Recovery in Distributed Databases

What is recovery in distributed databases?

Recovery is the most complicated process in distributed databases. Recovery of a failed system in the communication network is very difficult.

For example:
Consider that, location A sends message to location B and expects response from B but B is unable to receive it. There are several problems for this situation which are as follows.
  • Message was failed due to failure in the network.
  • Location B sent message but not delivered to location A.
  • Location B crashed down.
  • So it is actually very difficult to find the cause of failure in a large communication network.
  • Distributed commit in the network is also a serious problem which can affect the recovery in a distributed databases.

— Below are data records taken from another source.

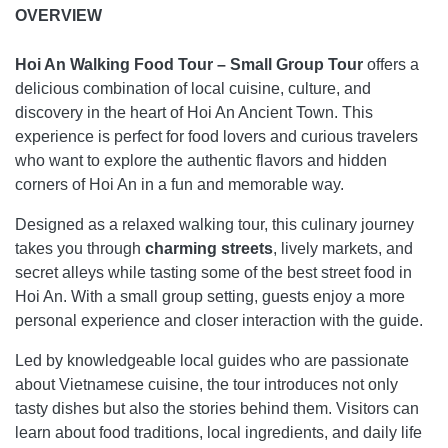
OVERVIEW
Hoi An Walking Food Tour – Small Group Tour
offers a
delicious combination of local cuisine, culture, and
discovery in the heart of Hoi An Ancient Town. This
experience is perfect for food lovers and curious travelers
who want to explore the authentic flavors and hidden
corners of Hoi An in a fun and memorable way.
Designed as a relaxed walking tour, this culinary journey
takes you through
charming streets
, lively markets, and
secret alleys while tasting some of the best street food in
Hoi An. With a small group setting, guests enjoy a more
personal experience and closer interaction with the guide.
Led by knowledgeable local guides who are passionate
about Vietnamese cuisine, the tour introduces not only
tasty dishes but also the stories behind them. Visitors can
learn about food traditions, local ingredients, and daily life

Two-phase commit protocol in Distributed databases

  • Two-phase protocol is a type of atomic commitment protocol. This is a distributed algorithm which can coordinate all the processes that participate in the database and decide to commit or terminate the transactions. The protocol is based on commit and terminate action.
  • The two-phase protocol ensures that all participant which are accessing the database server can receive and implement the same action (Commit or terminate), in case of local network failure.
  • Two-phase commit protocol provides automatic recovery mechanism in case of a system failure.
  • The location at which original transaction takes place is called as coordinator and where the sub process takes place is called as Cohort.

  • Commit request:
    In commit phase the coordinator attempts to prepare all cohorts and take necessary steps to commit or terminate the transactions.

    Commit phase:
    The commit phase is based on voting of cohorts and the coordinator decides to commit or terminate the transaction.

Concurrency problems in distributed databases.

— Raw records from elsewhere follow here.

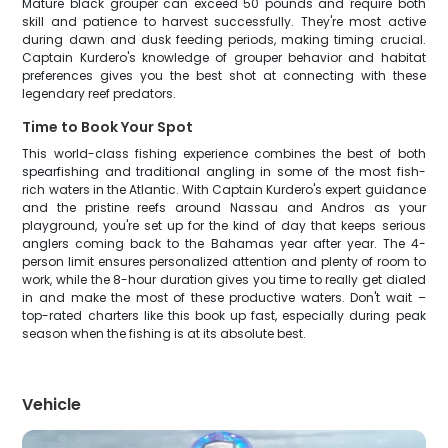
Mature black grouper can exceed 50 pounds and require both
skill and patience to harvest successfully. They're most active
during dawn and dusk feeding periods, making timing crucial.
Captain Kurdero's knowledge of grouper behavior and habitat
preferences gives you the best shot at connecting with these
legendary reef predators.
Time to Book Your Spot
This world-class fishing experience combines the best of both
spearfishing and traditional angling in some of the most fish-
rich waters in the Atlantic. With Captain Kurdero's expert guidance
and the pristine reefs around Nassau and Andros as your
playground, you're set up for the kind of day that keeps serious
anglers coming back to the Bahamas year after year. The 4-
person limit ensures personalized attention and plenty of room to
work, while the 8-hour duration gives you time to really get dialed
in and make the most of these productive waters. Don't wait –
top-rated charters like this book up fast, especially during peak
season when the fishing is at its absolute best.
Vehicle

Some problems which occur while accessing the database are as follows:

1. Failure at local locations
When system recovers from failure the database is out dated compared to other locations. So it is necessary to update the database.

2. Failure at communication location
System should have a ability to manage temporary failure in a communicating network in distributed databases. In this case, partition occurs which can limit the communication between two locations.

3. Dealing with multiple copies of data
It is very important to maintain multiple copies of distributed data at different locations.

4. Distributed commit
While committing a transaction which is accessing databases stored on multiple locations, if failure occurs on some location during the commit process then this problem is called as distributed commit.

5. Distributed deadlock
Deadlock can occur at several locations due to recovery problem and concurrency problem (multiple locations are accessing same system in the communication network).

Concurrency Controls in distributed databases

There are three different ways of making distinguish copy of data by applying:

1) Lock based protocol
A lock is applied to avoid concurrency problem between two transaction in such a way that the lock is applied on one transaction and other transaction can access it only when the lock is released. The lock is applied on write or read operations. It is an important method to avoid deadlock.

2) Shared lock system (Read lock)
The transaction can activate shared lock on data to read its content. The lock is shared in such a way that any other transaction can activate the shared lock on the same data for reading purpose.

3) Exclusive lock
The transaction can activate exclusive lock on a data to read and write operation. In this system, no other transaction can activate any kind of lock on that same data.